Vorliegender Text
++++++

Das Handgeklicke wäre mir auch zu nervig und zu umständlich.

Von mir aus noch was zum zählenden Drauftreten (falls es denn sowas geben sollte), aber nix für die Flosse...


----------



## wusel345 (27. März 2016)

*AW: Handzähler-Wurfzähler*

Moin Pirschhirsch,

deinen Spruch kenne ich anders:

Paulus sprach zu den Korinthern, saufet wie die Besenbinder.
Saufet, bis ihr fallet nieder, dann schlafet aus und saufet wieder. :q


----------



## daci7 (27. März 2016)

*AW: Handzähler-Wurfzähler*

... gibs da nich' ne Äpp für?!? ...
Würd mich mal interessieren was du denn mit den Daten machen wollen würdest?! Data is beautiful? Kleiner Fetisch?


----------



## Bobster (27. März 2016)

*AW: Handzähler-Wurfzähler*

Ich will da auch kein Drama draus machen :q
 Mich interessiert halt nur mal die durchschnittliche Wurfzahl 
 bei meinen 2-3 stündigen "dauerwerfen" bei uns
 jetzt auf Seeforelle !
 Mehr geht ja nicht im Moment und so ein 25g MeeFoBlinker
 im Dauereinsatz....es wäre interessant welche Anzahl an Würfen in den 2-3 Stunden zusammen kommt.

 Nicht mehr und nicht weniger


----------



## PirschHirsch (27. März 2016)

*AW: Handzähler-Wurfzähler*

Einfach nen Zählknecht aus der Nachbarschaft rekrutieren und ihn zum stummen Strichlistenführen verdonnern :q


----------



## Dennis Knoll (27. März 2016)

*AW: Handzähler-Wurfzähler*

Nicht falsch verstehen, wo eine Statistik fände ich auch durchaus interessant. Ich mag so etwas.
Allerdings ist dieses Gerät dafür denkbar ungeeignet.

Gab es nicht mal so ein Gerät womit man beim Keulen Strom produzieren konnte? Wäre auch was für Angler 
Was ist eigentlich mit Schritte Messgeräte? Die sind doch auch am Arm befestigt?


----------



## poldi82 (27. März 2016)

++++++

Übungsdaten

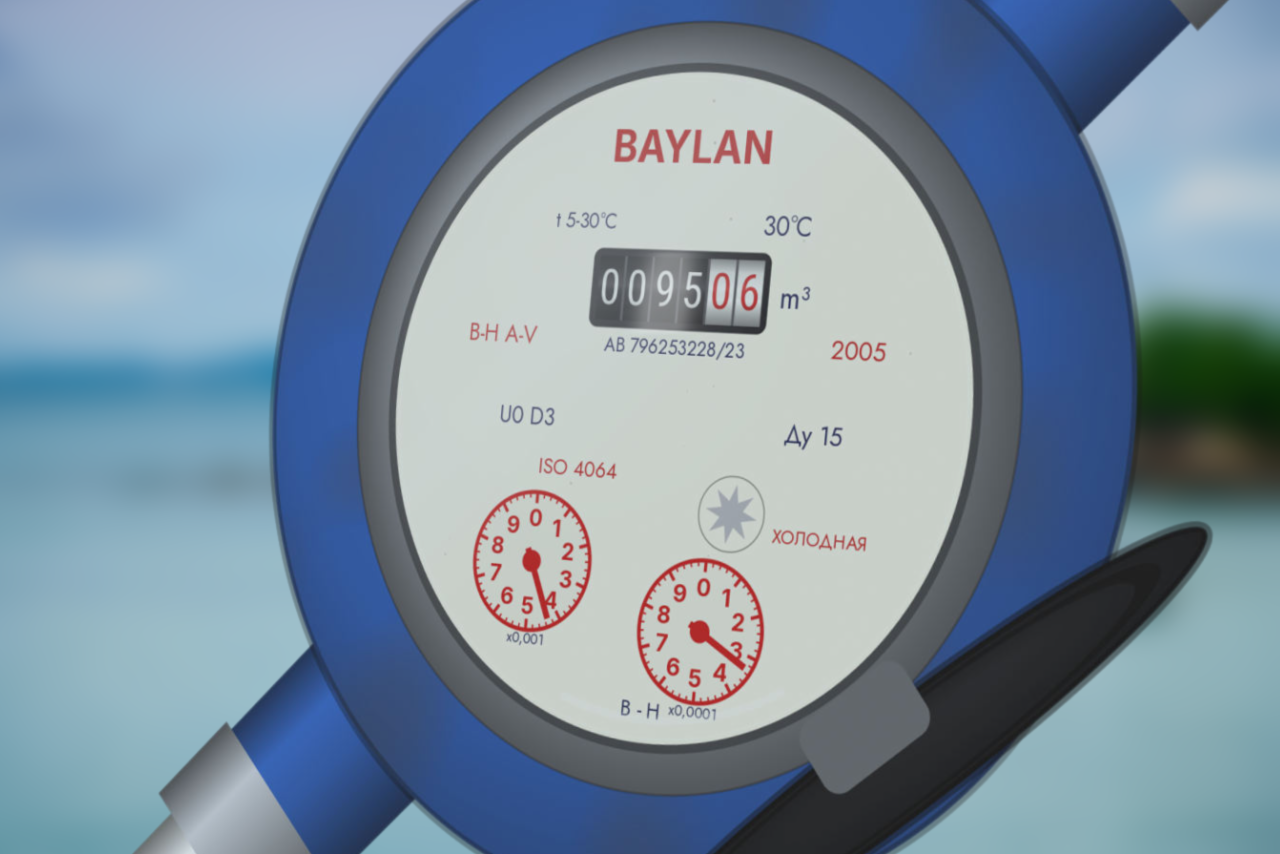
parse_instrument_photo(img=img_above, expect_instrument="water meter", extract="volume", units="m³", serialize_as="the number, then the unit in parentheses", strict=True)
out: 95.0643 (m³)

++++++

Deine Aufgabe
Schreib den Forumsthread über Wurfzähler beim Angeln ab der Stelle weiter, an der er aufhört.

Erwartete Antwort
*AW: Handzähler-Wurfzähler*

Eventuell nen Schrittzaehler an die Rute dran basteln und dann die Feinheiten so einstellen das nicht jede kleine Bewegung erfasst wird...?

Aber wozu das Ganze... |kopfkrat

(Zu viel Zeit gelassen, der Biber war schneller.)


----------



## Bobster (2. April 2016)

*AW: Handzähler-Wurfzähler*

Werfen auf Seeforelle
 ca. 2,5 Stunden später....
 MeeFoBlinker 20-25g !

*100 Würfe !*

 ...handgezählt :m

 Also ich hätte jetzt gedacht das ich in den 2.5 Std. wesentlich mehr Würfe gemacht hätte.
 Aber gut das ich das mal "nachgehalten"habe


----------



## greenRiver (2. April 2016)

*AW: Handzähler-Wurfzähler*

Hättest du wahrscheinlich auch, wenn du nicht andauernd auf das Gerät hättest drücken müssen :m


----------



## Lajos1 (3. April 2016)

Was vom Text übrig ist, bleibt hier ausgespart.